The same logic applies below and after the sentence. Contextual synonyms replace a word you chose with a word you choose: a decision, not a delegation. A grammar pass corrects text you produced, which is exactly the feedback-on-production loop language learning runs on. And diagnostic tools that score rather than rewrite — checking whether your draft reads at the level you intend or carries structures from your first language — tell you about your writing while leaving the fixing, and therefore the learning, to you.
How to keep the pen: five working rules
- Draft before you prompt. Even a rough, mixed-language, ungrammatical draft means the generation happened in your head. Everything after that is assistance, not substitution.

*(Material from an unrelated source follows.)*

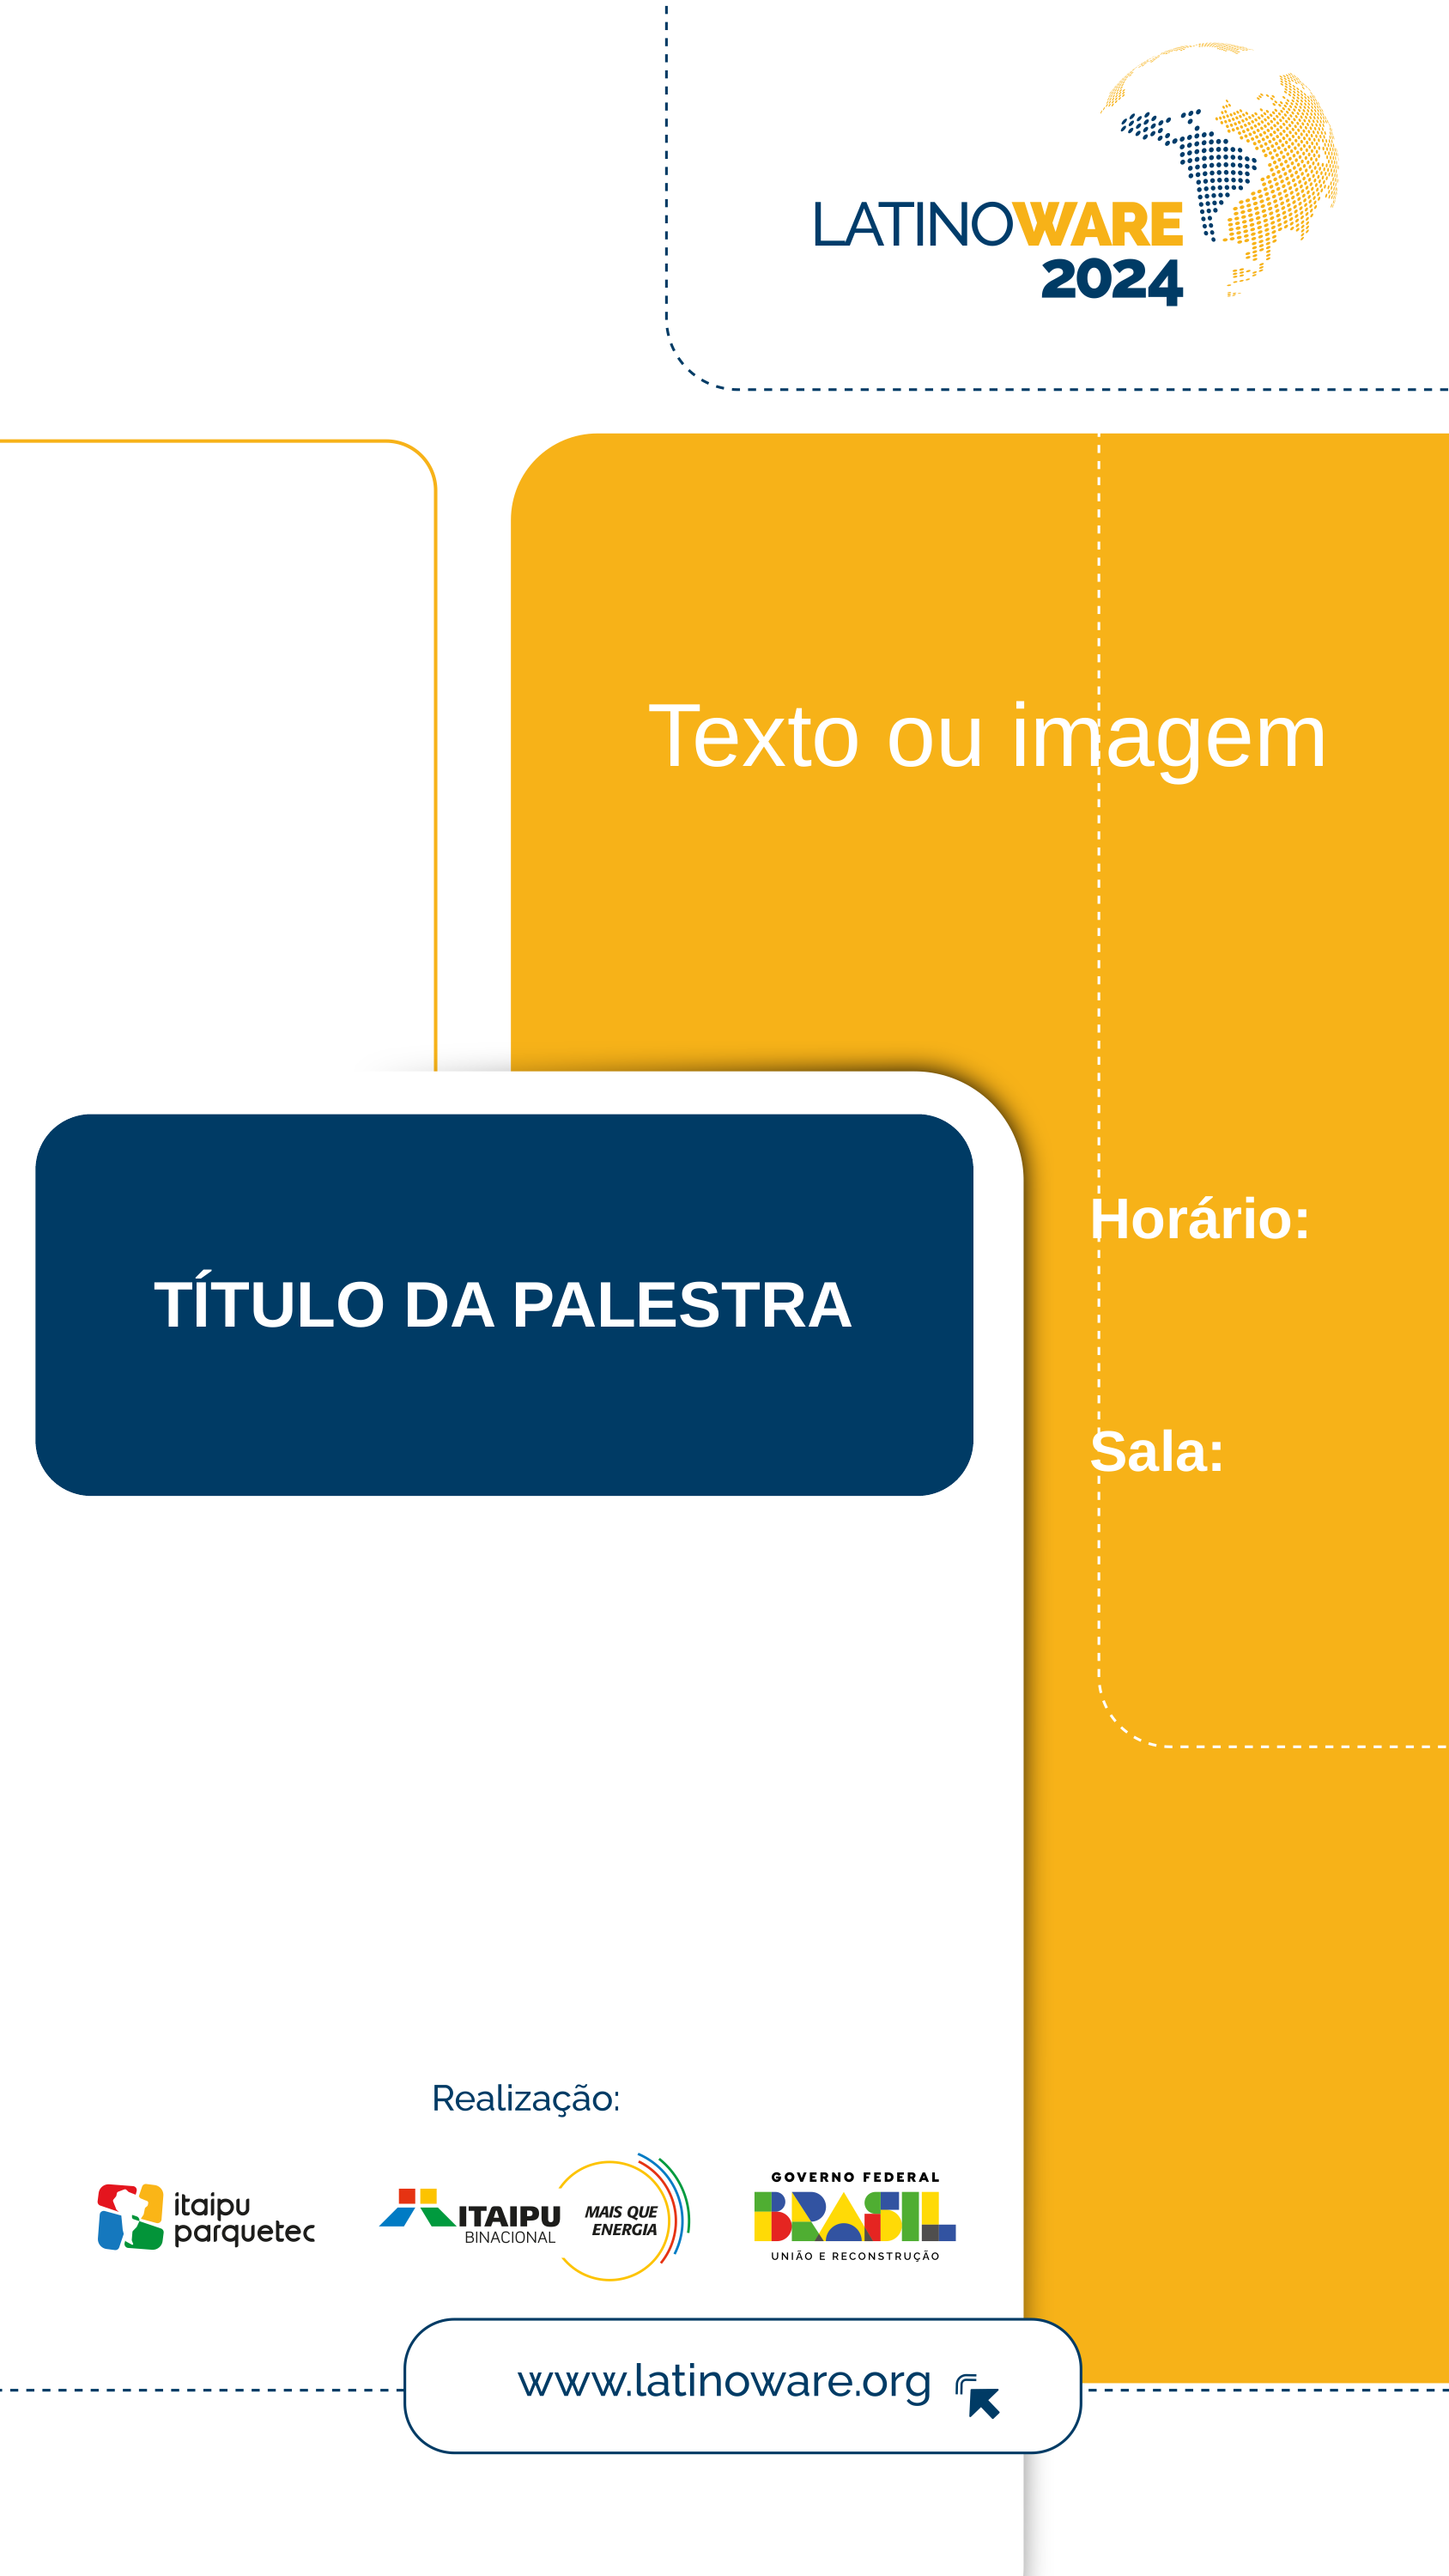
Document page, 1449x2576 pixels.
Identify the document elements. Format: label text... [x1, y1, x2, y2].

- Use AI below the sentence line. Words, phrases, prepositions, articles — borrow freely there. Sentence assembly and paragraph logic stay yours.
- Ask for feedback, not text. “What is weak in this argument?” builds you. “Write this argument” bills you.
- Close the loop on corrections. When a tool fixes your grammar, read what changed and why. A correction you never looked at is a lesson you paid for and did not attend.
- Let your process leave a record. Writing this way produces a visible trail of human work — drafts, revisions, word-level decisions — which is also, incidentally, exactly the evidence that protects you if a detector ever flags your writing unfairly. Diglot can turn that trail into an Authorship Certificate, but the deeper point is that a real process existed to record.
The debt metaphor is the right one precisely because debt is not evil. It is a tool with an interest rate. Borrowing at the word level, where the interest is near zero, is what good tools are for. Borrowing the generation itself, the part where thinking and language grow, is the loan the MIT study caught people taking without reading the terms. Write the sentences yourself. Let the machine hand you words. That split is not a compromise between quality and learning. For a second-language writer it is the only arrangement that delivers both.